In the first and second rounds, last year’s champion Federer, dubbed the Swiss maestro, played unseeded Aljaz Bedene from Slovenia and also unseeded Jan-Lennard Struff from Germany. The Swiss swiftly moved into the 3rd round, where he defeated 29th seed Richard Gasquet from France in straight sets. In the 4th round, unseeded Hungarian Marton Fucsovics proved to be no match for Federer, who easily reached the quarterfinals and beat 19th seed Tomas Berdych from the Czech Republic.

In the semifinals, Roger Federer met unseeded South Korean Hyeon Chung, who had triumphed over 32nd seed Mischa Zverev, 4th seed Alexander Zverev, 14th seed Novak Djokovic, in the 1st, 3rd, and 4th rounds, respectively. Novak Djokovic, a 12 time grand slam champion, had been suffering an elbow injury from the previous season. Unfortunately Chung, who was suffering from painful foot blisters, had to retire the match, which ended at 1-6, 2-5, in Federer’s favor.

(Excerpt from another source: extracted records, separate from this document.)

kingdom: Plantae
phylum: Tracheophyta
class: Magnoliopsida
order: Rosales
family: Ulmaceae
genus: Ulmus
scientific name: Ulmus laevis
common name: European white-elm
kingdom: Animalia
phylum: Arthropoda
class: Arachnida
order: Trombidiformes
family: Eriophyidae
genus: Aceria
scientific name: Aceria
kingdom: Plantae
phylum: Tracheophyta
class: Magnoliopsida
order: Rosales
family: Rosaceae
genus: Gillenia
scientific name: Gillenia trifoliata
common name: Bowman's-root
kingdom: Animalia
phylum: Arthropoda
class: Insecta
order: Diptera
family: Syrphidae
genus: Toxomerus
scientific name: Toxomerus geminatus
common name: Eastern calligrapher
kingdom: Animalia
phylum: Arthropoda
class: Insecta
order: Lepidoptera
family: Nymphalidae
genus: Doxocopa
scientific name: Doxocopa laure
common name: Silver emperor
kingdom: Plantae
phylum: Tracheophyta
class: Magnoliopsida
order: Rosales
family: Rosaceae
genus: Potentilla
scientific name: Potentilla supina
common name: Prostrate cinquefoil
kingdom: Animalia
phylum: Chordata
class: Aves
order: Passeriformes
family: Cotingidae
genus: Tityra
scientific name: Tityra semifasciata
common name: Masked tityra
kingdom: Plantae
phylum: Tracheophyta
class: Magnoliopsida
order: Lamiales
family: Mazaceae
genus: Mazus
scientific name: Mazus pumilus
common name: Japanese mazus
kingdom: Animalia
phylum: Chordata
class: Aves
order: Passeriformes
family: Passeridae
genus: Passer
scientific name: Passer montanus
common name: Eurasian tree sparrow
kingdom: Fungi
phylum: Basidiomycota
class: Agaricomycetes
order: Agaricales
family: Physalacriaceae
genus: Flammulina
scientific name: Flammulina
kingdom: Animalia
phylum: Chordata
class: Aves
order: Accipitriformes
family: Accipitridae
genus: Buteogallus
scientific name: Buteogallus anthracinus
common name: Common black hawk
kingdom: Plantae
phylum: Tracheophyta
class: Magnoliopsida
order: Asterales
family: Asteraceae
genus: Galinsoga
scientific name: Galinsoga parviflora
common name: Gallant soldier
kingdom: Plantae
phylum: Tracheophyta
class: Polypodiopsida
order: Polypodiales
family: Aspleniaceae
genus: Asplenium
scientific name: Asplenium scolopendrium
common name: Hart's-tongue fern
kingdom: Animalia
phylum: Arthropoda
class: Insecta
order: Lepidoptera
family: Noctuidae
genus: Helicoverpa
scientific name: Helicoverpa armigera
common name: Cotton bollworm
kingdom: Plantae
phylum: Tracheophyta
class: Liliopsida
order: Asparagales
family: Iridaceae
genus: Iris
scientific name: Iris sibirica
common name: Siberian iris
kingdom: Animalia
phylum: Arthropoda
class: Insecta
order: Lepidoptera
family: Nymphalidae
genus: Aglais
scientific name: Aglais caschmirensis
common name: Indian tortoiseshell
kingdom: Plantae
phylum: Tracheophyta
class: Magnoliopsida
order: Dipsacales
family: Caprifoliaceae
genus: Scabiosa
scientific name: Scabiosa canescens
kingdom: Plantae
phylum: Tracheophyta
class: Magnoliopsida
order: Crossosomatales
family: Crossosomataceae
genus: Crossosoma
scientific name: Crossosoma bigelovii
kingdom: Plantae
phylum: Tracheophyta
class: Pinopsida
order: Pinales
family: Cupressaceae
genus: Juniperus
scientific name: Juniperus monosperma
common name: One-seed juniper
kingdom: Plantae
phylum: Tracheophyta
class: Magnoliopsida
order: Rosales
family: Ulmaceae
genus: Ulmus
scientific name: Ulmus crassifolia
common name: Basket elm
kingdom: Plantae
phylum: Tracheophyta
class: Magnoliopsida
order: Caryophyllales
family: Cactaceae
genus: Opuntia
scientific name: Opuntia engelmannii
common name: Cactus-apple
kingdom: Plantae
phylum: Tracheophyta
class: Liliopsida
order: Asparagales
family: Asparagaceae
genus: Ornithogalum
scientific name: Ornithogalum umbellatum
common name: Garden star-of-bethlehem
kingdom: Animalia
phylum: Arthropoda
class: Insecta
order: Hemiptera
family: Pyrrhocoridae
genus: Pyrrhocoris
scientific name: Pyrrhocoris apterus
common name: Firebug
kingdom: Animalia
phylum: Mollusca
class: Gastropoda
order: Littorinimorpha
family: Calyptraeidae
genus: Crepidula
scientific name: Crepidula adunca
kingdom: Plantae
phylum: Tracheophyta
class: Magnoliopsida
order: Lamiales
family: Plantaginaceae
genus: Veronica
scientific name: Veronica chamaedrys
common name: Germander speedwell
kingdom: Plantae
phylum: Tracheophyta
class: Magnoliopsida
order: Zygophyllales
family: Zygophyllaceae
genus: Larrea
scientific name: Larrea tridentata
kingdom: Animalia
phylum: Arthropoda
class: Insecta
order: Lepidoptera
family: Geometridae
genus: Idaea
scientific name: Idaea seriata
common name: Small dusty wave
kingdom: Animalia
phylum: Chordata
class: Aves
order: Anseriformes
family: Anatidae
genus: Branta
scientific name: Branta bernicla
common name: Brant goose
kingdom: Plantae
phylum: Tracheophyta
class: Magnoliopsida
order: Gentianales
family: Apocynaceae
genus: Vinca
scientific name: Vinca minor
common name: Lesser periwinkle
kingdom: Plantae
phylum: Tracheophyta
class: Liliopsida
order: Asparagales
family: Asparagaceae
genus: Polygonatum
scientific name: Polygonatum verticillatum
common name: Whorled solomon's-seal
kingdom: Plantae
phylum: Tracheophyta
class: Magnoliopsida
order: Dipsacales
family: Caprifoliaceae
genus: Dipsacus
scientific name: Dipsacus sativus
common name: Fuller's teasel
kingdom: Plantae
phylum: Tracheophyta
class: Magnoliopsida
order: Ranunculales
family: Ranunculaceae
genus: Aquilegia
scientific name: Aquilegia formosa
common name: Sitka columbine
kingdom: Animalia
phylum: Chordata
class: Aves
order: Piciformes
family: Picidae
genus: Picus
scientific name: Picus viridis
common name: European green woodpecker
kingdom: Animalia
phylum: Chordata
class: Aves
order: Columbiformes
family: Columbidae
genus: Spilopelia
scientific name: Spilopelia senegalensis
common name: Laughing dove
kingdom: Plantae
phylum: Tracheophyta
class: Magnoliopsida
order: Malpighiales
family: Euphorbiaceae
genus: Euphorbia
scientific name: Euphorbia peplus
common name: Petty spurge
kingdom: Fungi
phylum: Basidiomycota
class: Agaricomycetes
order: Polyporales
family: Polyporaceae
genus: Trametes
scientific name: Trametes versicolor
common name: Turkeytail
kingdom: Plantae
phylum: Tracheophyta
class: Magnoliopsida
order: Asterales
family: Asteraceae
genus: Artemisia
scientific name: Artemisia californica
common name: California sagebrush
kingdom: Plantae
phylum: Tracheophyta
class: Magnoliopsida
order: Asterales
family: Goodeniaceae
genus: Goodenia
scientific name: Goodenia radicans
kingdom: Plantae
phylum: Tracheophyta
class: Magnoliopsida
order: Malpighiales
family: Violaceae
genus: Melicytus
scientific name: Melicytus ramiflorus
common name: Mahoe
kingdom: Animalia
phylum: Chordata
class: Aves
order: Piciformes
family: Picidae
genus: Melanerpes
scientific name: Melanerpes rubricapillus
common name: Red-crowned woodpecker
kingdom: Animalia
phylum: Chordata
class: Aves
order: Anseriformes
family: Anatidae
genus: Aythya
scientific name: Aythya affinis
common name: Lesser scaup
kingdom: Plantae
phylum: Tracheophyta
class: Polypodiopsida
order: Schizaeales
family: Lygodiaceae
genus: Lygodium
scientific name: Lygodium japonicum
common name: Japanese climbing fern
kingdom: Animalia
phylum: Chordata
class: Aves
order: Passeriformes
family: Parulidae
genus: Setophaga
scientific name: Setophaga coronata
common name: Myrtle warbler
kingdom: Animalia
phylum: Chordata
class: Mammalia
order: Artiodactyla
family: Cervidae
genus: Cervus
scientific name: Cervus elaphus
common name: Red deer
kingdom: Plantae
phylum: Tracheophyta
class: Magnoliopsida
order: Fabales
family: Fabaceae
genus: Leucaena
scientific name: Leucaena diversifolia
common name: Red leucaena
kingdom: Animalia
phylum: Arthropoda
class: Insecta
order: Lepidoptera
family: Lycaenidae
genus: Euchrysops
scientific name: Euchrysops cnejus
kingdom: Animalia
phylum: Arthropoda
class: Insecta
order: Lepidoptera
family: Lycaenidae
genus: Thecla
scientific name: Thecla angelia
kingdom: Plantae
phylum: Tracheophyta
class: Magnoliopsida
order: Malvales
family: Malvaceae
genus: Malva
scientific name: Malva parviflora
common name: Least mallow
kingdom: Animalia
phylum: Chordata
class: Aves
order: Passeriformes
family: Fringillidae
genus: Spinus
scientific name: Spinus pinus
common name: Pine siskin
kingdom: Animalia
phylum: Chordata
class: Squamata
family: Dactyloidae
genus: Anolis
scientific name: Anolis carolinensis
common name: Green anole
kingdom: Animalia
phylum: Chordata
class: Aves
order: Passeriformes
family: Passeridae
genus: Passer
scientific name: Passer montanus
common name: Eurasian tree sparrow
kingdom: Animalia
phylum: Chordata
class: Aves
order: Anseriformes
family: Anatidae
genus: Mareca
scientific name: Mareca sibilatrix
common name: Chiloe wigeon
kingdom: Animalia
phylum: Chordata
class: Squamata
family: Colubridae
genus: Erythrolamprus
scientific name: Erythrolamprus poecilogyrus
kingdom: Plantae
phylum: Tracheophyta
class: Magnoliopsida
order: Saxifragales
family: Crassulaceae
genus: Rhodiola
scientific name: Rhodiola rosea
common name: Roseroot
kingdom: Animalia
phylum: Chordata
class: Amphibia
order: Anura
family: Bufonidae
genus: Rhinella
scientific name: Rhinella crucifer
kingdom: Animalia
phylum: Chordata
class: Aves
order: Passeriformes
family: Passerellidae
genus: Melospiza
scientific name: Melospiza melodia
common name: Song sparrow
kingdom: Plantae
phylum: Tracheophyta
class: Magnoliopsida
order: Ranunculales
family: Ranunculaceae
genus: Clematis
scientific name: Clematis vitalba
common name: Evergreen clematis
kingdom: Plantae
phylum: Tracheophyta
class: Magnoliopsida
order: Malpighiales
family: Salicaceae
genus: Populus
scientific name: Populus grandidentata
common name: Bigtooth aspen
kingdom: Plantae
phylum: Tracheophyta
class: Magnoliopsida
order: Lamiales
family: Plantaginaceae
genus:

Despite this bittersweet victory for Federer, and frustrating defeat for Chung, the latter broke numerous records, including becoming the first Korean tennis player–male of female–to reach the quarterfinals of any grand slam. And that’s just the icing on the cake. To top it off, he also became the first Korean to reach the semifinals of the tournament and receive the highest ranking any Korean has gotten–World No. 29 (before the tournament he was world No. 58).

Thus, with the win over Chung, Federer secured his position in the finals, where he would prevail against 6th seeded Marin Cilic from Croatia in 5 sets. Cilic only won one grand slam before–the 2014 US Open, against Japanese player Kei Nishikori.

Federer’s  main Grand slam rivals Nadal and Djokovic could not advance further in the tournament mainly due to injuries, and Andy Murray had to withdraw before the tournament even started because of a hip injury. Other able competitors like Juan del Potro, David Goffin, and countryman Wawrinka did not advance further to meet Federer, either. While Roger Federer was able to make his comeback at age 37, which is a relatively old age for tennis, his path to victory was aided by an easy draw and absence of competent players in the later stages of the tournament. 

Hyeon Chung celebrates after a point in AO 2018.

Similarly, 2nd seed Dutch Caroline Wozniacki did not play anyone who had won a grand slam, only 2 seeded players, whom she both easily defeated in 2 sets. Her opponent in the finals, Romanian Simona Halep, who was No. 1 seed in the tournament and No. 1 in the world at the time, had played lengthy and tough matches, one of which included a 48 game match (3 hour 45 minutes) against American Lauren Davis in the 3rd round. Halep then defeated rising tennis star Naomi Osaka from Japan in the 4th round and 6th seeded Karolina Pliskova from the Czech Republic in the quarterfinals to reach the semifinals, where she played another long match against 2016 Champion Angelique Kerber from Germany. Halep eventually prevailed in a 35 game match. While Wozniacki fought hard to reach each consecutive stage of the tournament( she saved multiple match points in earlier matches), she seemed to have an easier draw than the No. 1 seed had . 

Both Federer and Wozniacki played with skill and resilience, and deserved their first places, but their performances were also accompanied by the equally amazing performances from many other unseeded and even no-Grand slam, seeded players.